• **TEXT PROVIDED**
'''

The Church of St Ignatius Loyola is a brick Romanesque building cut into a steeply sloping site on Toowong ridge. It commands a fine prospect across the city, and its prominent position and square bell tower make it a landmark. It is a two-storey building with a hall on the lower level and the church proper on the upper level.

The church has an asymmetric front with a stepped parapet and is constructed of decorative polychrome brickwork in orange and brown. The roof is clad in Roman terracotta tiles. The upper level is accessed by steps to a large terrace at the eastern end. It is cruciform in plan with a long nave and short transepts terminating in small chapels, on the northern side, accessing an elaborate scagliola pulpit. Doors on the southern side are accessed by bridges that extend from a raised walkway.

The ceiling is clad in fibrous cement sheeting with lattice vents, and there is a choir loft faced with silky oak panelling above the eastern entrance, which contains the organ. Below this, on either side of the entrance, are altars, and in the wall on each side are the doors to confessional booths, now used for storage.

Panels depicting the Stations of the Cross are set into the walls of the nave, and at the western end is an apsidal chancel with vestries and a sanctuary approached through arches clad in orange-veined scagliola and lined with the same material. The floors are concrete and are paved with marble in the Sanctuary.

The lower floor has separate entrances and contains a large hall with a stage at the eastern end and a kitchen. There is an arcaded verandah along the northern side.

Directly behind the church, and a few metres from it, is a brick school constructed on a similar scale, which is not considered to have heritage significance.

'''

• **INFORMATION**
'''

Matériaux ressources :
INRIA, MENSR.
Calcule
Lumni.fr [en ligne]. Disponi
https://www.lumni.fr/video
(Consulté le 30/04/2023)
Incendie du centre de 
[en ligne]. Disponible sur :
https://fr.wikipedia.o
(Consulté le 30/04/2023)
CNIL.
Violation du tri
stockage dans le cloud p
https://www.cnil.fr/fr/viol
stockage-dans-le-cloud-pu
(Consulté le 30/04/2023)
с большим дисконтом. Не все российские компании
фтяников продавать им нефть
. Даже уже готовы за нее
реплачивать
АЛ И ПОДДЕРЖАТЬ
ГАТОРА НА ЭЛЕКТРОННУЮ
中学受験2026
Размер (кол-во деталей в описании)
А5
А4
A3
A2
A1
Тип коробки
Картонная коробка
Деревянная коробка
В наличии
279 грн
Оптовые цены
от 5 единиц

'''
'''

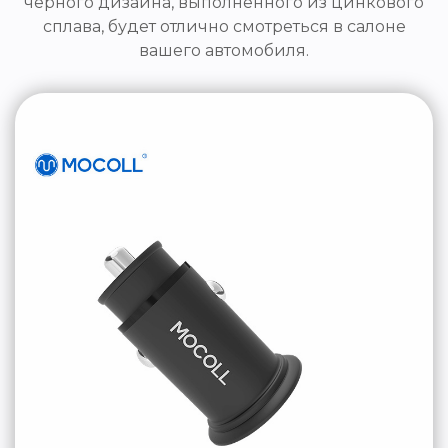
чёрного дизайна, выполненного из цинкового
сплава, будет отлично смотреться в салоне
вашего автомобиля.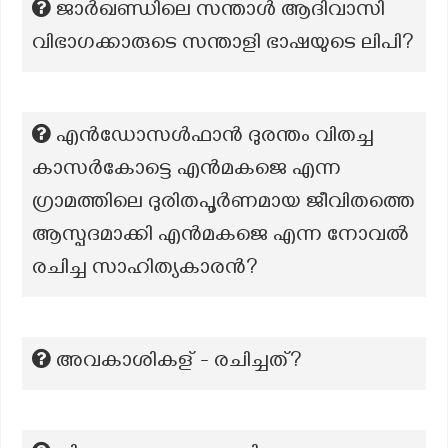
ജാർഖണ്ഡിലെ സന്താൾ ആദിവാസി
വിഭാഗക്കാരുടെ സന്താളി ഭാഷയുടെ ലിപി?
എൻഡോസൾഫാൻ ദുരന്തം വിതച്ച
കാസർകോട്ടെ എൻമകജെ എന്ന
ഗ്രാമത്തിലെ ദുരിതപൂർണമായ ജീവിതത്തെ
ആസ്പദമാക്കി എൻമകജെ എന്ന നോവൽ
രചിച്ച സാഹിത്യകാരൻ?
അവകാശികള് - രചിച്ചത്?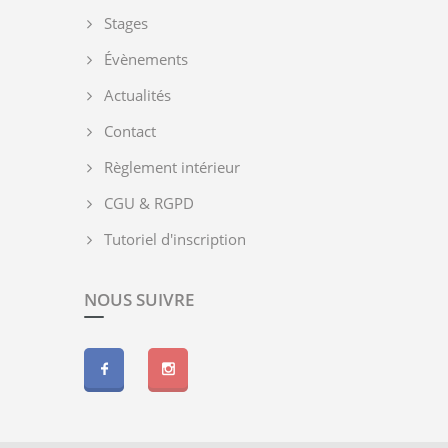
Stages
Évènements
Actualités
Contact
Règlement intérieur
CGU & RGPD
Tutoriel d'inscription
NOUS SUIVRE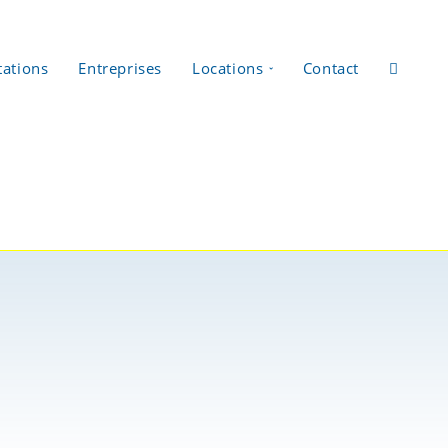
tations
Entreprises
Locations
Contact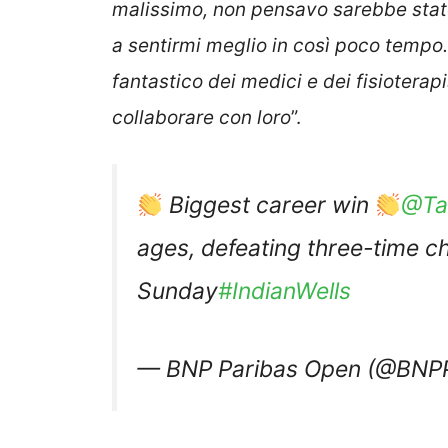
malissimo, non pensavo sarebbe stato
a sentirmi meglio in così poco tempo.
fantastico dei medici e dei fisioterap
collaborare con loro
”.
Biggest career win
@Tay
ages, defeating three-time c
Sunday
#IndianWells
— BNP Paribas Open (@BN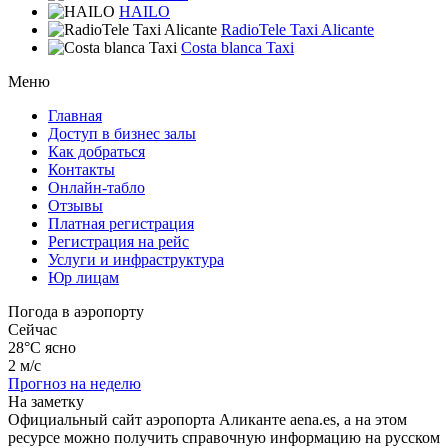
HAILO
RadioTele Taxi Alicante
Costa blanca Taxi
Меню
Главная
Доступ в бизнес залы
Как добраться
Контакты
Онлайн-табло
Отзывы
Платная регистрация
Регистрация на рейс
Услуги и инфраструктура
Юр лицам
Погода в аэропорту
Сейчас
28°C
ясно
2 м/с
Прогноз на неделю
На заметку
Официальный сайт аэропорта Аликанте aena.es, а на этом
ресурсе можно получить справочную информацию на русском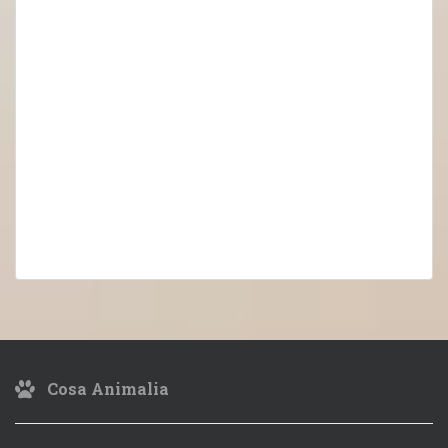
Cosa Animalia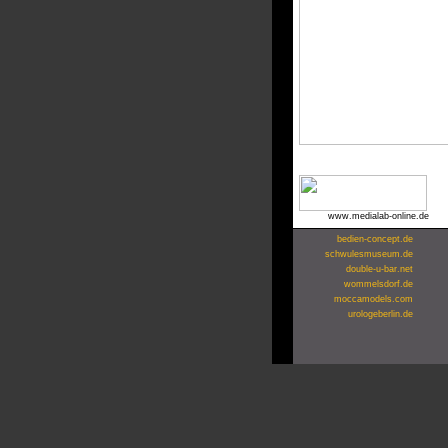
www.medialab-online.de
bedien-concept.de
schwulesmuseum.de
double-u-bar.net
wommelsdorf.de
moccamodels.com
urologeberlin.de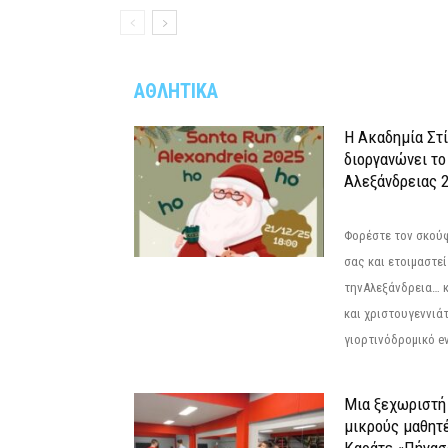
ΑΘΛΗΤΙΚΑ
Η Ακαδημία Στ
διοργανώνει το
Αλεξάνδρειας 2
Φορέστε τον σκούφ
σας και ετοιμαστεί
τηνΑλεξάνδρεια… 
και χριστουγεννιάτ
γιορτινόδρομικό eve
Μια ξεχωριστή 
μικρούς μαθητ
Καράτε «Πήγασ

'''

• **TASKS TO PERFORM**
1: Using the text about the Church of St Ignatius Loyola, decide whether each statement agrees with it: (a) The church's roof is covered in slate tiles. (b) The choir loft holds the organ. (c) The school behind the church is considered to have heritage significance. Answer yes or no for each and quote the words of the text that decide it.
2: Copy out the text about the Church of St Ignatius Loyola between "The Church of" and "the upper level.", inclusive.

• **ANSWERS PROVIDED**
1:
(a) No: "The roof is clad in Roman terracotta tiles."
(b) Yes: "there is a choir loft faced with silky oak panelling above the eastern entrance, which contains the organ."
(c) No: "which is not considered to have heritage significance."

2:
The Church of St Ignatius Loyola is a brick Romanesque building cut into a steeply sloping site on Toowong ridge. It commands a fine prospect across the city, and its prominent position and square bell tower make it a landmark. It is a two-storey building with a hall on the lower level and the church proper on the upper level.